Data entries

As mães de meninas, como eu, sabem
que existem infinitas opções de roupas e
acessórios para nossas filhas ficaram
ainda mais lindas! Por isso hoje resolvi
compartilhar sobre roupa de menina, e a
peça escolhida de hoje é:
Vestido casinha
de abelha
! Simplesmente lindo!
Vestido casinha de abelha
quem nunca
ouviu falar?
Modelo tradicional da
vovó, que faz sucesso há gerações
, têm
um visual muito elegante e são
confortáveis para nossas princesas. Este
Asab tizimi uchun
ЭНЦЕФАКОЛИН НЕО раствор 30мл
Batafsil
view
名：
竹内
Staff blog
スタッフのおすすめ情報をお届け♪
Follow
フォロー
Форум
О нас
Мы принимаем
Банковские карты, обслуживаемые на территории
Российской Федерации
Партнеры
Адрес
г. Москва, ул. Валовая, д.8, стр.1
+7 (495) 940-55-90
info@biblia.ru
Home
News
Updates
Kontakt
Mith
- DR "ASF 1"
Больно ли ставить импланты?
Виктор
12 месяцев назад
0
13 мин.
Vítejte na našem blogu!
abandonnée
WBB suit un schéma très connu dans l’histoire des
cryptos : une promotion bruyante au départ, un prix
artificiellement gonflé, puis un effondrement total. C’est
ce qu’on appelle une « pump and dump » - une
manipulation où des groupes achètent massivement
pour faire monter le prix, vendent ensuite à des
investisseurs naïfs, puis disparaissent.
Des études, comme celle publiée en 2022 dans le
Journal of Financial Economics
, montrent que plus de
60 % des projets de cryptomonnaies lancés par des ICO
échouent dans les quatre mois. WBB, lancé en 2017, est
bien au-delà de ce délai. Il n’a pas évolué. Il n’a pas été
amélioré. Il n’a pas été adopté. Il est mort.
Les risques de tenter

#### Job item
Stopping at the line containing "um visual muito elegante e são", please repeat exactly every line from the very start of the entries, that line included, and nothing more.

#### Expected output
As mães de meninas, como eu, sabem
que existem infinitas opções de roupas e
acessórios para nossas filhas ficaram
ainda mais lindas! Por isso hoje resolvi
compartilhar sobre roupa de menina, e a
peça escolhida de hoje é:
Vestido casinha
de abelha
! Simplesmente lindo!
Vestido casinha de abelha
quem nunca
ouviu falar?
Modelo tradicional da
vovó, que faz sucesso há gerações
, têm
um visual muito elegante e são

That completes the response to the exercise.